Data for the task:
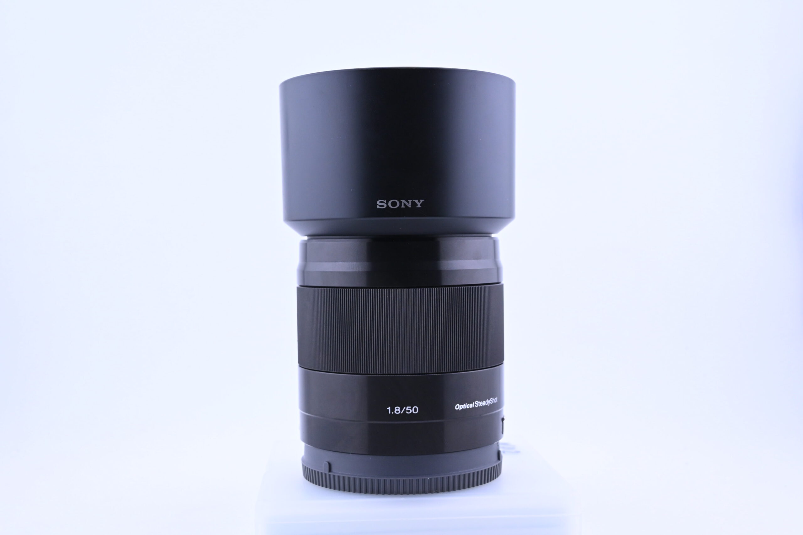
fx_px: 1004
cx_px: 402
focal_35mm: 45
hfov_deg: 43.6
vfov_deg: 29.9
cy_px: 268
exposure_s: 1/160
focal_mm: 30
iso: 640
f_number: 11
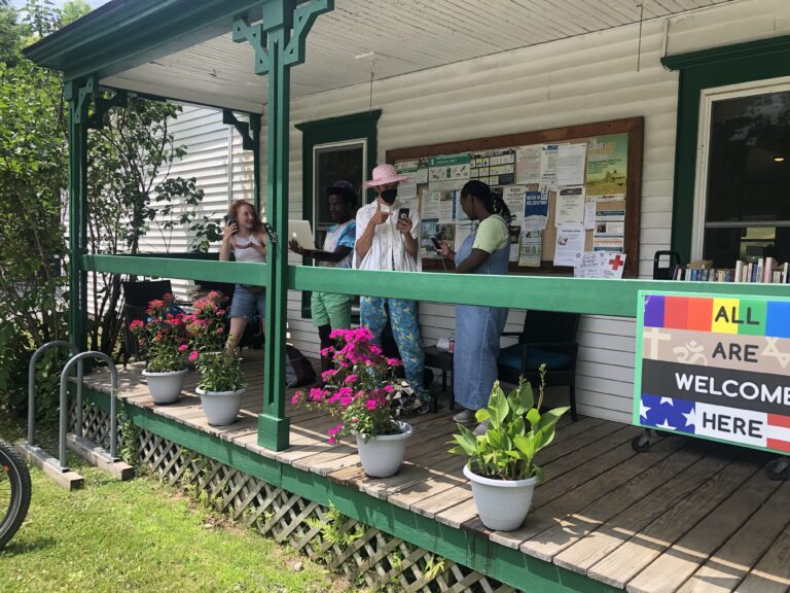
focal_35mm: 28
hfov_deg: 63.4
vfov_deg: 49.7
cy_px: 296
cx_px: 395
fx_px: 639
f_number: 1.8
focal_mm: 4
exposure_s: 1/674
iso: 20
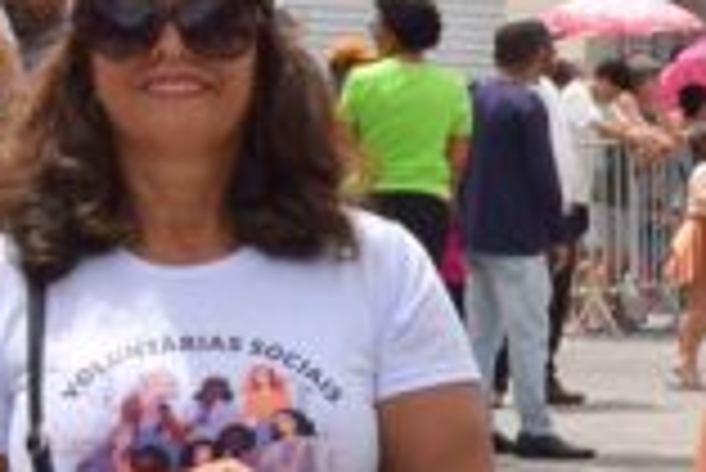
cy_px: 443
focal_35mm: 198
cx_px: 1457
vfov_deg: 6.9
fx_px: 3887
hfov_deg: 9.6
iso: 200
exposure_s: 1/500
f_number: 11
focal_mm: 28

Your task: Aside from the pictures, copy all of the entries exactly.

Task result:
fx_px: 1004
cx_px: 402
focal_35mm: 45
hfov_deg: 43.6
vfov_deg: 29.9
cy_px: 268
exposure_s: 1/160
focal_mm: 30
iso: 640
f_number: 11
focal_35mm: 28
hfov_deg: 63.4
vfov_deg: 49.7
cy_px: 296
cx_px: 395
fx_px: 639
f_number: 1.8
focal_mm: 4
exposure_s: 1/674
iso: 20
cy_px: 443
focal_35mm: 198
cx_px: 1457
vfov_deg: 6.9
fx_px: 3887
hfov_deg: 9.6
iso: 200
exposure_s: 1/500
f_number: 11
focal_mm: 28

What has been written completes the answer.